There is a problem with this new reality. It requires a coordinated, multi-tiered, high-functioning foreign policy establishment. It needs the State Department to be in a central role. It needs the NSC to work both as a policy development and policy implementation mechanism and the National Security Advisor to be seen and respected…like the Secretary of State…as key advisors. It requires that the foreign policy of the United States is not centered too heavily either the president or the executive office of the president — although the president will always remain the ultimate key. It is perfectly appropriate for the president to be part of the product, part of the rewards offered, and the mastermind…but he needs to move beyond campaign mode to something new. It is much akin to the entrepreneur of a successful company recognizing that for the company to grow further, to become a mature organization, he is going to need a mature structure that depends less on him and more on delegation of power to effective lieutenants and their teams.
We’re not there yet. The secretary of state and the State Department have been visibly marginalized. She has become a kind of behind the scenes player. She’s not on the Sunday morning shows. The president or the vice president handles the big media assignments (often not sounding exactly like they were on the same page). The National Security Advisor, for all his personal strengths, is viewed as a bit of a lost cause five months into the presidency. One of his predecessors in the job said to me when asked whether he viewed General Jones as failing in the job, “to me, on that issue, where there is smoke, there is fire.” Tom Donilon, Jones’s deputy, is seen to be managing the NSC process. Denis McDonough and Mark Lippert, Obama confidantes, are seen to be working closely with him and his inner office team (Rahm Emanuel, the VP, David Axelrod, Greg Craig and others) to play the leading role in shaping policy.
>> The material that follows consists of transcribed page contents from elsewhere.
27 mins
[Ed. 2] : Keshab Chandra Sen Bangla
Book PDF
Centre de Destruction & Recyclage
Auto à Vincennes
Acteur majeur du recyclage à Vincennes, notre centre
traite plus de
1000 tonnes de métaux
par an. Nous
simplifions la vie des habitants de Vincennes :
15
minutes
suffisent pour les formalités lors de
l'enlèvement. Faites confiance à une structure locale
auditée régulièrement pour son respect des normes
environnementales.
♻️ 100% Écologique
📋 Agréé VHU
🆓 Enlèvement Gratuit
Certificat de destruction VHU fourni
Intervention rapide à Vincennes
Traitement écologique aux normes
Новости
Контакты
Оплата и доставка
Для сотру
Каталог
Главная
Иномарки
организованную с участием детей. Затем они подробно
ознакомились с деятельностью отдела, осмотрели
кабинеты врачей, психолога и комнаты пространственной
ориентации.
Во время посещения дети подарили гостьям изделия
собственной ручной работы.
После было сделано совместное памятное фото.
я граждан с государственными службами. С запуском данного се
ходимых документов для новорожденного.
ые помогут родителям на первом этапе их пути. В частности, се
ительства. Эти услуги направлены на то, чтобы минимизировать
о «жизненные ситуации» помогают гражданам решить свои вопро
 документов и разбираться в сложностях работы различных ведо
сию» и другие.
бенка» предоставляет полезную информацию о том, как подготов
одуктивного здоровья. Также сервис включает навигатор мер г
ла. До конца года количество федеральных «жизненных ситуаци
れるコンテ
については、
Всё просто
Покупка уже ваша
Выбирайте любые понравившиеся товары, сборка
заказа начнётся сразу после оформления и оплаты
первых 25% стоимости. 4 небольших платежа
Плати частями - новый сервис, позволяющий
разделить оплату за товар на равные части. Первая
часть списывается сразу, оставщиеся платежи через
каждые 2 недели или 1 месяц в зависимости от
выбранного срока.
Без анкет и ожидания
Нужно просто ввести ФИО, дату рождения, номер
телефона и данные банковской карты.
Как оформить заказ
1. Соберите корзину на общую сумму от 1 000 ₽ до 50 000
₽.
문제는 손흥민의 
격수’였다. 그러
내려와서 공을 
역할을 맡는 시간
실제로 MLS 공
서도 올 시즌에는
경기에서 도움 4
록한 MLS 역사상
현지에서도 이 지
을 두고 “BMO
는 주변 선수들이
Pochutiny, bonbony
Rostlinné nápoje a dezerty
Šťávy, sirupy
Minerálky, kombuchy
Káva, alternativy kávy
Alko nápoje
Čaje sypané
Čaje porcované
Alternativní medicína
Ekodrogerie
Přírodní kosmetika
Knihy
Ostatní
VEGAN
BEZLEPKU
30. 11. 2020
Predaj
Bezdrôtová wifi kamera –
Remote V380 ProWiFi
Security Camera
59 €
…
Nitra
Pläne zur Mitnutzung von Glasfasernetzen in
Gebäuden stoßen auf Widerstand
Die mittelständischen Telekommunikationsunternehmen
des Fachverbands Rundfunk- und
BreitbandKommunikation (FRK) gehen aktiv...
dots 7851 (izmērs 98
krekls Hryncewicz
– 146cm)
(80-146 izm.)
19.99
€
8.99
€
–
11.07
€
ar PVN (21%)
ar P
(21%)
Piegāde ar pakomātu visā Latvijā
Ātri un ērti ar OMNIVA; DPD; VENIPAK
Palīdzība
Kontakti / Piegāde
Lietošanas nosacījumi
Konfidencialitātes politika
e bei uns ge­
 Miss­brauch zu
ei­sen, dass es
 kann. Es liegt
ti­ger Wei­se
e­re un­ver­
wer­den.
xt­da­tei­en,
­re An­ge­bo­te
Clearly neither Hillary Clinton nor Jim Jones is a weak person. But all power in the U.S. national security apparatus flows from the president. And there is no denying that, despite the fact that they show up at work every day and go through the motions, that their roles don’t measure up to many of their predecessors and the structure that is emerging suggests problems to come.
It’s time to move out of campaign mode and into governing mode. It’s time recognize that it really does take a big team of empowered leaders to make the complex foreign policy of the U.S. work and evolve in the right directions. It’s time to recognize that it does not reflect badly on the president if we all agree he cannot transform the world single handedly, that however different he may be from his predecessors, that alone is not enough.